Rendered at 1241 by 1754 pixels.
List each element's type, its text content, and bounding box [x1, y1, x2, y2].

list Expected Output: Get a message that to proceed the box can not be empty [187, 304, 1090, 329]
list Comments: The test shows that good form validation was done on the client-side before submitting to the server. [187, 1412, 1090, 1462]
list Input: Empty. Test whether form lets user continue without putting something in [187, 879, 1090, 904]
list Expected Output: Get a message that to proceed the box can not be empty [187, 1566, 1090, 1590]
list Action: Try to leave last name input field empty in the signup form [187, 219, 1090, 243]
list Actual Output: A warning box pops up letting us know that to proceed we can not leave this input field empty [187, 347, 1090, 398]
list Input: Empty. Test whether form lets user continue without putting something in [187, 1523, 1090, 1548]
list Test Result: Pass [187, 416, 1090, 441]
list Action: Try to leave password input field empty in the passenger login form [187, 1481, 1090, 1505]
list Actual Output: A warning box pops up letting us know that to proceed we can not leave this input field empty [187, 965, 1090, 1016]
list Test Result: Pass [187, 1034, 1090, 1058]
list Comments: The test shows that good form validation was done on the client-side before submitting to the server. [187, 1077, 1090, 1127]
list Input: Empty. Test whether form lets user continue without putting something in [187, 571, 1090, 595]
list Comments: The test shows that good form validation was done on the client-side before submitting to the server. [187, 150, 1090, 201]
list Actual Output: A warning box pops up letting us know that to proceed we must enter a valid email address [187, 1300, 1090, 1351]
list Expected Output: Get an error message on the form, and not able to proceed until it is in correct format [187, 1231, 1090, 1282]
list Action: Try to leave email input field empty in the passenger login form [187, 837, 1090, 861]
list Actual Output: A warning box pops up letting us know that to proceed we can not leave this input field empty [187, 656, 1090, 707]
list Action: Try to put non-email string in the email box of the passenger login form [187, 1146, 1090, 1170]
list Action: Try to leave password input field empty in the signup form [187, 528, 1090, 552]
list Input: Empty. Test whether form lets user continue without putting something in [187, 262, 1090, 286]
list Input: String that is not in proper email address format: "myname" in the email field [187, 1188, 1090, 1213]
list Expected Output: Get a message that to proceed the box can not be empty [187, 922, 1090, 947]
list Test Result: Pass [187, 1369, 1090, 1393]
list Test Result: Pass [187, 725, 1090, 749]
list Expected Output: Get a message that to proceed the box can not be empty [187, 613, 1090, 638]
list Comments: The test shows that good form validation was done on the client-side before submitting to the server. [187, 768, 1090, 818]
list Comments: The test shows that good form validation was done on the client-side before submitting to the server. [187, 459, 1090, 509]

» **EXERCISE GOAL**:
Reproduce all of these lines, putting "customer login form" wherever "passenger login form" occurs and leaving everything else as it is.

» **TASK ANSWER**:
Rendered at 1241 by 1754 pixels.
List each element's type, its text content, and bounding box [x1, y1, x2, y2].

list Expected Output: Get a message that to proceed the box can not be empty [187, 304, 1090, 329]
list Comments: The test shows that good form validation was done on the client-side before submitting to the server. [187, 1412, 1090, 1462]
list Input: Empty. Test whether form lets user continue without putting something in [187, 879, 1090, 904]
list Expected Output: Get a message that to proceed the box can not be empty [187, 1566, 1090, 1590]
list Action: Try to leave last name input field empty in the signup form [187, 219, 1090, 243]
list Actual Output: A warning box pops up letting us know that to proceed we can not leave this input field empty [187, 347, 1090, 398]
list Input: Empty. Test whether form lets user continue without putting something in [187, 1523, 1090, 1548]
list Test Result: Pass [187, 416, 1090, 441]
list Action: Try to leave password input field empty in the customer login form [187, 1481, 1090, 1505]
list Actual Output: A warning box pops up letting us know that to proceed we can not leave this input field empty [187, 965, 1090, 1016]
list Test Result: Pass [187, 1034, 1090, 1058]
list Comments: The test shows that good form validation was done on the client-side before submitting to the server. [187, 1077, 1090, 1127]
list Input: Empty. Test whether form lets user continue without putting something in [187, 571, 1090, 595]
list Comments: The test shows that good form validation was done on the client-side before submitting to the server. [187, 150, 1090, 201]
list Actual Output: A warning box pops up letting us know that to proceed we must enter a valid email address [187, 1300, 1090, 1351]
list Expected Output: Get an error message on the form, and not able to proceed until it is in correct format [187, 1231, 1090, 1282]
list Action: Try to leave email input field empty in the customer login form [187, 837, 1090, 861]
list Actual Output: A warning box pops up letting us know that to proceed we can not leave this input field empty [187, 656, 1090, 707]
list Action: Try to put non-email string in the email box of the customer login form [187, 1146, 1090, 1170]
list Action: Try to leave password input field empty in the signup form [187, 528, 1090, 552]
list Input: Empty. Test whether form lets user continue without putting something in [187, 262, 1090, 286]
list Input: String that is not in proper email address format: "myname" in the email field [187, 1188, 1090, 1213]
list Expected Output: Get a message that to proceed the box can not be empty [187, 922, 1090, 947]
list Test Result: Pass [187, 1369, 1090, 1393]
list Test Result: Pass [187, 725, 1090, 749]
list Expected Output: Get a message that to proceed the box can not be empty [187, 613, 1090, 638]
list Comments: The test shows that good form validation was done on the client-side before submitting to the server. [187, 768, 1090, 818]
list Comments: The test shows that good form validation was done on the client-side before submitting to the server. [187, 459, 1090, 509]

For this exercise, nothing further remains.